Chongqing Jiaotong University, Chongqing, 400074, China; Chongqing Institute of Green and Intelligent Technology, Chongqing School of University of Chinese Academy of Sciences, Chinese Academy of Sciences, Chongqing, 400714, China.
Chongqing Institute of Green and Intelligent Technology, Chongqing School of University of Chinese Academy of Sciences, Chinese Academy of Sciences, Chongqing, 400714, China; Key Laboratory of Engineering Biology for Low-Carbon Manufacturing, Tianjin Institute of Industrial Biotechnology, Chinese Academy of Sciences, Tianjin, 300308, China.

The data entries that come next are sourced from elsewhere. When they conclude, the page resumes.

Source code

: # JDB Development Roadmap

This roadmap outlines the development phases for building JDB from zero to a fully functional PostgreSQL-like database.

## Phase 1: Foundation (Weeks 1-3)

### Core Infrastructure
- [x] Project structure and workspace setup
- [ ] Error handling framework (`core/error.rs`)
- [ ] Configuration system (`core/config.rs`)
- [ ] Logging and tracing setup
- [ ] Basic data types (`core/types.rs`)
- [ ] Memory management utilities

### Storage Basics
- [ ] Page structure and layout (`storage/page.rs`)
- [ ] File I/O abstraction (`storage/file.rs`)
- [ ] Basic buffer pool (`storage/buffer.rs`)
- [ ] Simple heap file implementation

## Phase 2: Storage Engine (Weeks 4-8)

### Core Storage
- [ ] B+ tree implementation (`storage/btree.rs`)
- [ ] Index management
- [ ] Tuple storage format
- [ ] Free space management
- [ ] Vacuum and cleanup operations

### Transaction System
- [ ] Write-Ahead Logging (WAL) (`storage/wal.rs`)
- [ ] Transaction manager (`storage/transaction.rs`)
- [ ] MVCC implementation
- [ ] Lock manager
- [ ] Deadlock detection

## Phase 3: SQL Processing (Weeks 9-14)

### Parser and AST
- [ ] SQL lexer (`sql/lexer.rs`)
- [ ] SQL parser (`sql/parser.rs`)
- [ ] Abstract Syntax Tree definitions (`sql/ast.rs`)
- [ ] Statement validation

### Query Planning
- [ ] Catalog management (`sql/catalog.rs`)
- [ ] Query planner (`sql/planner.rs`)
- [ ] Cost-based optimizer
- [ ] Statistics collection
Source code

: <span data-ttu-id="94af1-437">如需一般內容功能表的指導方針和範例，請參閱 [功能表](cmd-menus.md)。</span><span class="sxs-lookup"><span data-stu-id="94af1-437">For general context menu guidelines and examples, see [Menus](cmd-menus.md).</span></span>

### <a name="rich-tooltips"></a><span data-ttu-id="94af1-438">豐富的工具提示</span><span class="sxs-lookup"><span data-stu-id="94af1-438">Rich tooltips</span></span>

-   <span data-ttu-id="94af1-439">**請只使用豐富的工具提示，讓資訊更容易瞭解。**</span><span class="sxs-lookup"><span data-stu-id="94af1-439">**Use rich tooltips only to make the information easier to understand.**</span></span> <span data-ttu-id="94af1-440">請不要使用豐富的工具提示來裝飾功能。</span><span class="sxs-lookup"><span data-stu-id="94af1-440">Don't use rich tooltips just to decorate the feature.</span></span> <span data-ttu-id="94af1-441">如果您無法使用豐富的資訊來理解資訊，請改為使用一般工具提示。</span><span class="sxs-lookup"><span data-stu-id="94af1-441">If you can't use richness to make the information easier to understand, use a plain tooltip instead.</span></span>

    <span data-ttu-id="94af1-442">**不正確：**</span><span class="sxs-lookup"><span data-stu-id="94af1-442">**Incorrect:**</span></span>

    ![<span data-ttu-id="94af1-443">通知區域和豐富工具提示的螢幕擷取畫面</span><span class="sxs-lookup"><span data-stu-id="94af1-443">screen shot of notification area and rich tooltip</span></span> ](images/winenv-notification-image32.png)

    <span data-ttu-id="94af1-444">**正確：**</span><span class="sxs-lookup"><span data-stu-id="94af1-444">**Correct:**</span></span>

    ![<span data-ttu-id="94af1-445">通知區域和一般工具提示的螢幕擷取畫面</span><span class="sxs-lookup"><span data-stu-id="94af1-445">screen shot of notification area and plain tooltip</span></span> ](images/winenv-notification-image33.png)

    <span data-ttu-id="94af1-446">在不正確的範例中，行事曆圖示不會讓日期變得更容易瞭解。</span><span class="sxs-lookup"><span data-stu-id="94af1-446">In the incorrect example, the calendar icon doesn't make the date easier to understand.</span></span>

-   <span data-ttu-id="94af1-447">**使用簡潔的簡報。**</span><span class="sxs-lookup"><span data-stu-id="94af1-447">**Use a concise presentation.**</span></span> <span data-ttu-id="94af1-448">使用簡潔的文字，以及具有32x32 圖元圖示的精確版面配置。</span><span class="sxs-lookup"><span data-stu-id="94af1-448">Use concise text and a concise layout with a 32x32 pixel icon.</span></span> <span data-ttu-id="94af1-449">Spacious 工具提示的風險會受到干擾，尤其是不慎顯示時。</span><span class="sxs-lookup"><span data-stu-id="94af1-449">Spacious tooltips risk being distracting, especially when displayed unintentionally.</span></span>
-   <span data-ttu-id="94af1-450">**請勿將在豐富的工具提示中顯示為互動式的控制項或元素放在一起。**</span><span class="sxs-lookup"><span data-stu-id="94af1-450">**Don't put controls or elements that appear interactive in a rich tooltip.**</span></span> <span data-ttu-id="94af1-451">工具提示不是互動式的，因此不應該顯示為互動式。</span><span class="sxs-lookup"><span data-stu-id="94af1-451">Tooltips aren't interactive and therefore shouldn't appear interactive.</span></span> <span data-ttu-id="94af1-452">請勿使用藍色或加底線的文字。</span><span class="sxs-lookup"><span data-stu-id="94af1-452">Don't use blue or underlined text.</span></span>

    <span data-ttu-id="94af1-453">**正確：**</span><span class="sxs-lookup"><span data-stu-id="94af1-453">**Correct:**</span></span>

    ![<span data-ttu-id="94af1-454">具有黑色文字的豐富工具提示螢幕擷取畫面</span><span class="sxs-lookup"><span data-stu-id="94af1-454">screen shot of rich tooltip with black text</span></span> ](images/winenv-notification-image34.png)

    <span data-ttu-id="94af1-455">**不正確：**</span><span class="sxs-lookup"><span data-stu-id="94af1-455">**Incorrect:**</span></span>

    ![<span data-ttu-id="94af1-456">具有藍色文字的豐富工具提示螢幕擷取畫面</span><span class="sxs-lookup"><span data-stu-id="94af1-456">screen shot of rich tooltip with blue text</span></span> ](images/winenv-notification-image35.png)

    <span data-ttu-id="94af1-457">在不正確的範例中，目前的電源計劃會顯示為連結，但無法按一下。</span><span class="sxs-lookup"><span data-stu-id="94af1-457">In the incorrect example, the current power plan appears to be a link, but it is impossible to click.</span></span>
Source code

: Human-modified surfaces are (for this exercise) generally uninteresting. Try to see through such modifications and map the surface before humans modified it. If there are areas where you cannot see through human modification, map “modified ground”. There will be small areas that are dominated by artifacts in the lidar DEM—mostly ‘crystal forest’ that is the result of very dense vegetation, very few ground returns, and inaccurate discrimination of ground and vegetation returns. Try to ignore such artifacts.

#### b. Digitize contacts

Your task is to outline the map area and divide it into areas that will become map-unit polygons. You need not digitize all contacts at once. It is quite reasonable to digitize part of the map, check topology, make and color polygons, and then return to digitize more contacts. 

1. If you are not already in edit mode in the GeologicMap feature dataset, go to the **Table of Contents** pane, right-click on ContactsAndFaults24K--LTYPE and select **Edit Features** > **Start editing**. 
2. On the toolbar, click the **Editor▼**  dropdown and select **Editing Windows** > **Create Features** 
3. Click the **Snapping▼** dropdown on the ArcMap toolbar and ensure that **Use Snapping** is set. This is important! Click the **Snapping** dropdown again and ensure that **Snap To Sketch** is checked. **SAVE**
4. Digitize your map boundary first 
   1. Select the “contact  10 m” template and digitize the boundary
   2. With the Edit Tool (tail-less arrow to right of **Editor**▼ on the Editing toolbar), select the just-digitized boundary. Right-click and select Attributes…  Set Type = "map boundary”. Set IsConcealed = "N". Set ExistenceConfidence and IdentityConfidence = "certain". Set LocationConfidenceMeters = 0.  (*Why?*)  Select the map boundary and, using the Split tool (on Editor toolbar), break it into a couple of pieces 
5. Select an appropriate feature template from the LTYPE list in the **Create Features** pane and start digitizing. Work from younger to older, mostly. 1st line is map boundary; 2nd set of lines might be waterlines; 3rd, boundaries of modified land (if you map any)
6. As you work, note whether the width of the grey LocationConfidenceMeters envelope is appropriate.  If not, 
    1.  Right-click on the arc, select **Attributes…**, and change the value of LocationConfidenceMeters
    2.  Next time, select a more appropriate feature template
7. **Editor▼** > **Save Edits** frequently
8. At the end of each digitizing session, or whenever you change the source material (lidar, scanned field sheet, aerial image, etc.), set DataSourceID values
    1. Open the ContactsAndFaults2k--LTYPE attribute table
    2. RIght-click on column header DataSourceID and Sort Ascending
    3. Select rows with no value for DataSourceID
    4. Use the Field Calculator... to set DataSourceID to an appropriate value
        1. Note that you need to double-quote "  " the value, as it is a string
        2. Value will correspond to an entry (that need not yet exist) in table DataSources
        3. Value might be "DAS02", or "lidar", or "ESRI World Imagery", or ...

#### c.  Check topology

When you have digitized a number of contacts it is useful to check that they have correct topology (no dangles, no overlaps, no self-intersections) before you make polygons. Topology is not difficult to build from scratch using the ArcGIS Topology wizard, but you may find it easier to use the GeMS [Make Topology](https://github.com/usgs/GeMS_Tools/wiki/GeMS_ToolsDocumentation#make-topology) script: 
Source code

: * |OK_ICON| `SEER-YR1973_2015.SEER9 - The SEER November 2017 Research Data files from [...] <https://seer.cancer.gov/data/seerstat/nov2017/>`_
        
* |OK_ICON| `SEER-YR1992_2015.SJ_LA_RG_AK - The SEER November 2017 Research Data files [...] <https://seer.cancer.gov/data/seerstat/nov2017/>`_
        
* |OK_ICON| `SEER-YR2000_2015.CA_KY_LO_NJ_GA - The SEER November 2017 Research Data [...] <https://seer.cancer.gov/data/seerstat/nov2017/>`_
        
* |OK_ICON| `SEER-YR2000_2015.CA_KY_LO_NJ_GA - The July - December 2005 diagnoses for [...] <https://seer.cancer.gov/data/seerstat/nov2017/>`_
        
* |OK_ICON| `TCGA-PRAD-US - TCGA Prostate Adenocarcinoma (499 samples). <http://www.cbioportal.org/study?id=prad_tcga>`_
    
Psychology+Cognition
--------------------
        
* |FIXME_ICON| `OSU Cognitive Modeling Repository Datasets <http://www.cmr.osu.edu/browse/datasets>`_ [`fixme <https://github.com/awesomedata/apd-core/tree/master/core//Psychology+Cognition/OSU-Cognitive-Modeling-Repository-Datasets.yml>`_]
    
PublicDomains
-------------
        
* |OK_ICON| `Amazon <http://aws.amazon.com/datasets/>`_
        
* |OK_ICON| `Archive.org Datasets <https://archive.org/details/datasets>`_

Water Res. 2023 Nov 1;246:120686. doi: 10.1016/j.watres.2023.120686. Epub 2023 Sep 30.
Effective and standardized monitoring methodologies are vital for successful reservoir restoration and management. Environmental DNA (eDNA) metabarcoding sequencing offers a promising alternative for biomonitoring and can overcome many limitations of traditional morphological bioassessment. Recent attempts have even shown that supervised machine learning (SML) can directly infer biotic indices (BI) from eDNA metabarcoding data, bypassing the cumbersome calculation process of BI regardless of the taxonomic assignment of eDNA sequences. However, questions surrounding the general applicability of this taxonomy-free approach to monitoring reservoir health remain unclear, including model stability, feature selection, algorithm choice, and multi-season biomonitoring. Here, we firstly developed a novel biological integrity index (Me-IBI) that integrates multitrophic interactions and environmental information, based on taxonomy-assigned eDNA metabarcoding data. The Me-IBI can better distinguish the actual health status of the Three Gorges Reservoir (TGR) than physicochemical assessments and have a clear response to human activity. Then, taking this reliable Me-IBI as a supervised label, we compared the impact of selecting different numbers of features and SML algorithms on the stability and predictive performance of the model for predicting ecological conditions in multiple seasons using taxonomy-free eDNA metabarcoding data. We discovered that even with a small number of features, different SML algorithms can establish a stable model and obtain excellent predictive performance. Finally, we proposed a four-step strategy for standardized routine biomonitoring using SML tools. Our study firstly explores the general applicability problem of the taxonomy-free eDNA-SML approach and establishes a solid foundation for the large-scale and standardized biomonitoring application.
有效的和标准化的监测方法对于成功的水库恢复和管理至关重要。环境 DNA(eDNA)宏条形码测序为生物监测提供了一种有前途的替代方法,可以克服传统形态生物评估的许多局限性。最近的尝试甚至表明,有监督的机器学习(SML)可以直接从 eDNA 宏条形码数据推断生物指数(BI),而无需考虑 eDNA 序列的分类分配,从而绕过 BI 的繁琐计算过程。然而,这种无需分类的方法在监测水库健康方面的普遍适用性仍存在一些问题,包括模型稳定性、特征选择、算法选择和多季节生物监测。在这里,我们首先基于分类分配的 eDNA 宏条形码数据,开发了一种新的生物完整性指数(Me-IBI),该指数整合了多营养级相互作用和环境信息。Me-IBI 可以比理化评估更好地区分三峡水库(TGR)的实际健康状况,并且对人类活动有明显的反应。然后,以这种可靠的 Me-IBI 作为监督标签,我们比较了选择不同数量的特征和 SML 算法对模型稳定性和预测性能的影响,该模型用于使用无分类的 eDNA 宏条形码数据预测多个季节的生态条件。我们发现,即使使用少量特征,不同的 SML 算法也可以建立稳定的模型并获得出色的预测性能。最后,我们提出了使用 SML 工具进行标准化常规生物监测的四步策略。我们的研究首次探讨了无分类的 eDNA-SML 方法的普遍适用性问题,并为大规模和标准化生物监测应用奠定了坚实的基础。